O encontro que se realizou este fim de semana previa que se abordassem questões sobre os principais desafios da profissão. Que outros pontos importantes estiveram em cima da mesa?

É o encontro que mobiliza mais médicos veterinários e são abrangidas todas as matérias: o bem-estar animal, a gestão veterinária e o tema da saúde pública. Foi ainda abordado o tema das condições na profissão. Esta profissão é a que tem mais suicídios a nível mundial. Portanto, tornou-se importante ter uma pessoa a falar especificamente do burnout e como é que se deve comunicar com as pessoas. E é importante porque é uma área sobre a qual não se fala nos congressos. Fala-se mais na parte técnica. A ética e deontologia profissional também são muito importantes, sobretudo, numa altura em que há uma concorrência muito grande. Os problemas éticos e deontológicos devem ser debatidos para evitar algumas situações que são comuns a todas as profissões e que era ideal que não houvesse. Nos cursos de medicina veterinária devia ser dada mais ênfase a esta parte toda e não acontece. Muitas vezes, as pessoas entram para o mercado de trabalho e não sabem bem aquilo que devem ou não devem fazer. 

Sublinhou aqui o facto de haver muita concorrência e muitos casos de burnout. Estas duas situações estão relacionadas?

Não digo que o burnout tenha a ver com a concorrência, mas tem a ver com a pressão que sociedade faz sobre os médicos veterinários. 

Pressão por causa dos resultados?

Há duas vertentes. Uma é a forma como algumas pessoas tratam o médico veterinário que chega a ser arrasado por situações das quais não tem culpa. Se um animal morre, as pessoas acham que a culpa é do médico veterinário. E há casos mediáticos, até porque as redes sociais arrasam os médicos veterinários que se sentem injustiçados porque tentaram fazer tudo. Depois, é uma profissão que lida muito com a morte. E isso custa. Além de lidarmos com a perda do animal, lidamos com o sofrimento do dono. E este tipo de sensação de impotência é quase diária. 

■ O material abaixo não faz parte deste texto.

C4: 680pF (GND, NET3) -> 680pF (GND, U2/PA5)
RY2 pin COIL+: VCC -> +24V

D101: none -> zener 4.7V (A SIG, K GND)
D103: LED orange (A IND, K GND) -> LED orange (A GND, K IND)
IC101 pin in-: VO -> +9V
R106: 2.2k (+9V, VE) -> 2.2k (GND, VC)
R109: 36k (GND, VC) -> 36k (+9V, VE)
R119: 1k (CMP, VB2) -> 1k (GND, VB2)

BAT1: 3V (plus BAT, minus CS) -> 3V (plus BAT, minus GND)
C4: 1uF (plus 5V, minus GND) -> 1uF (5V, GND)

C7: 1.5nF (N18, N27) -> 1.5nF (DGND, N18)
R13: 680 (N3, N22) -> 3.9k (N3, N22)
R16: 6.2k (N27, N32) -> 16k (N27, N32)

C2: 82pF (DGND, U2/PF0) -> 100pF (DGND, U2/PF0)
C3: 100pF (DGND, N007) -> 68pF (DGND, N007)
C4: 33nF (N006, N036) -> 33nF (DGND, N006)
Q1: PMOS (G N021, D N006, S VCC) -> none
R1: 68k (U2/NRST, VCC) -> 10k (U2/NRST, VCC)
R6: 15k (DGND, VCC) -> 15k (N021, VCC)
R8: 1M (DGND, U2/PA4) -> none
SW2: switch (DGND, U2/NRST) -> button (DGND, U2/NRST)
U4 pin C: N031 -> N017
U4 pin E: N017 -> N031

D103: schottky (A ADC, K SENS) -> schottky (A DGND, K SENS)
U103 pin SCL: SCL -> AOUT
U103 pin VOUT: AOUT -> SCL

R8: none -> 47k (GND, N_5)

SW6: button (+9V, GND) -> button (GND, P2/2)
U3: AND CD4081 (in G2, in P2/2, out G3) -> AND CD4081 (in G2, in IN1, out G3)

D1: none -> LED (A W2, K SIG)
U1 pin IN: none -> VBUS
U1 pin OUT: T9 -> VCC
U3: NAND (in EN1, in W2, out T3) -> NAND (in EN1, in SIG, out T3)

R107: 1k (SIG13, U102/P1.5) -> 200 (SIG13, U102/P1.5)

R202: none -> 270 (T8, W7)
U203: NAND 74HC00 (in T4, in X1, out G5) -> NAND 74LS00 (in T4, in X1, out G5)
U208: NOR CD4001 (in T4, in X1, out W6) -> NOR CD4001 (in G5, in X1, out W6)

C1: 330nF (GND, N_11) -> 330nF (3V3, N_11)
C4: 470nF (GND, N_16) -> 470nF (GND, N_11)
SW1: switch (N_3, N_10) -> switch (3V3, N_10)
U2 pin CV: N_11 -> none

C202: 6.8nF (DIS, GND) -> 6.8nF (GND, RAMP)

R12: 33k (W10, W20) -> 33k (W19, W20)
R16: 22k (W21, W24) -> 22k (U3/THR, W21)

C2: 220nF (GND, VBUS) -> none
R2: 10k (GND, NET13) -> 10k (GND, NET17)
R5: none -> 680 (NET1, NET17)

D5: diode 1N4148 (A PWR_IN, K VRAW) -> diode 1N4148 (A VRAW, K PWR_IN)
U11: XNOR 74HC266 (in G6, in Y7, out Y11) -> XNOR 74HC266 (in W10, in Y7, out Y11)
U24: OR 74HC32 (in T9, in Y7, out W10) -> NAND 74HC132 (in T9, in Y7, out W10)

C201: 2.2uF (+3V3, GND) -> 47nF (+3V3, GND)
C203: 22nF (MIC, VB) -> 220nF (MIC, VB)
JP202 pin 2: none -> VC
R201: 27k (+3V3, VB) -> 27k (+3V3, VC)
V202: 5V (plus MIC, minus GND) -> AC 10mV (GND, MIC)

E têm estado a ser pensadas soluções?

Já começámos a fazer um estudo sobre esta área. Mas estudar este problema envolve outras áreas. Sabemos de casos que acontecem em Portugal, mas a maioria das coisas vem do estrangeiro. Muitas vezes, tentamos adequar as causas para nós. Mas temos de estudar o nosso caso. Agora, claro que tudo conta porque é uma profissão de grande desgaste. Eu diria que a clínica dos animais de companhia, sobretudo nas grandes cidades, é de um desgaste enorme. 

Porquê?

As pessoas trabalham muito tempo. Não têm horas, não têm fins de semana e não têm noites porque são chamados a qualquer hora. Além disso, lidam com uma sociedade cada vez mais imediatista. Além de que a sociedade está mais exigente, mas com uma exigência ilógica. E há sempre o fator dinheiro no meio disto. Muitas vezes, queremos tratar os animais da melhor forma possível, mas o dono não quer porque não quer gastar. Querem tratar com determinado orçamento. No fundo, querem que se façam omeletes sem ovos. Isto faz com que o médico veterinário se sinta frustrado por não corresponder às exigências. Os médicos veterinários estão sempre a lidar com a responsabilidade de os donos não terem dinheiro. E não há nenhum profissional que não faça vários trabalhos pro bono. Mas muitas vezes acontece serem necessários procedimentos mais caros.